Notably, few DER companies were represented on the seven panels examining the impact of DER on the electric grid and possible models for participation. Instead, a dozen slots were allocated for representatives from ISOs and RTOs, another dozen or so were set aside for state regulators, and seventeen slots were held by utilities, utility-focused organizations, and/or municipal and cooperative power organizations—many of which have innate incentives to limit DER to the extent it undermines their revenues or competes with their desire to make their own investments. Missing from much of the conversation were the DER companies—the technology providers, aggregators, and software developers—that stand to benefit from open access to power markets. Also there was little participation by energy consumers (either large or small) who would perhaps stand to gain the most from creating more energy market participation by energy resources located on the customer’s side of the meter.


Not surprisingly, given the makeup of the panels, significant time was spent on cautionary tales and potential problems with integrating DER, which in the past have be used as a pretext for keeping DERs off-line or limiting their role in markets. Some participants questioned the need for aggregation, or raised concerns that resources expended to develop markets would not lead to greater participation in wholesale markets. Others got bogged down in functionality issues that can be addressed through safety and reliability protocols, monitoring distribution factors, scheduling operating reserves, or other means. Participants raised important points about the need for data and enhanced visibility to support grid operations. However, without adequate DER representation on the panel, there was little response to questions from the FERC staff on the barriers and costs to supplying the data.


The limited DER participation on the FERC panels represents a lost opportunity for FERC to understand the important rationale for DER aggregation and the potential solutions that could yield a truly open market for distributed resources.

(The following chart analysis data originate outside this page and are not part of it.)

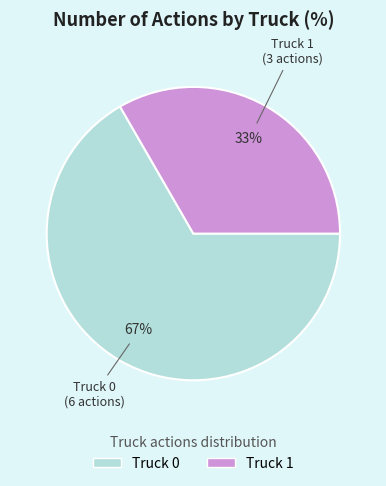

Rank the categories by value from lowest to highest.

Truck 1, Truck 0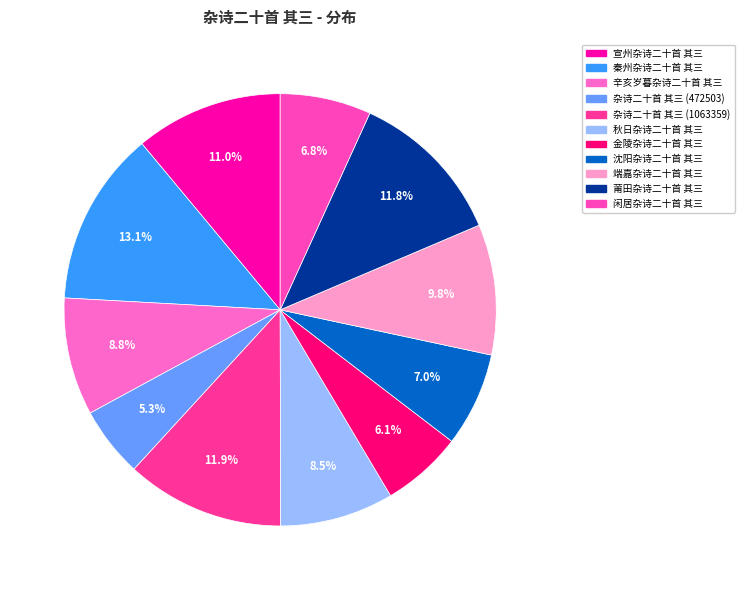

How many slices are in this pie chart?

11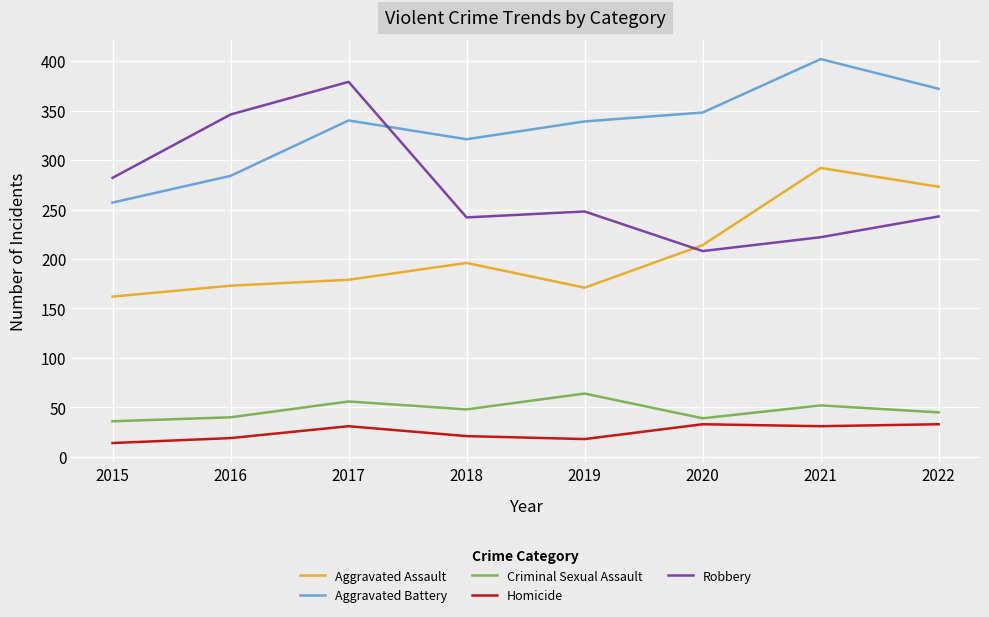

Which series has the largest total across all categories?

Aggravated Battery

John Goodin of the California ISO, which is already creating markets for aggregation but where there has yet to be active participation, stressed the need for 1) DER access to capacity markets; 2) overcoming the barriers and costs of interconnection; and 3) clarity about the multiple value streams. Other key next steps will be to define standardized and streamlined protocols and presumptive guidelines that achieve open access to wholesale markets for distributed resources while ensuring adequate safeguards, as well as information and communications required for safe and reliable markets. In light of existing biases and regulatory obligations, this should include fresh consideration of possible roles for each of the key players in how DER is managed in the evolving power delivery system.


This technical conference focused more on identifying the many challenges and less on identifying the solutions to those challenges. The next step for the DER community must be to help FERC piece together practical solutions – hopefully with better participation by DER companies and consumers — that will avoid the various pitfalls and enable the power system to reap the many benefits of DER participation.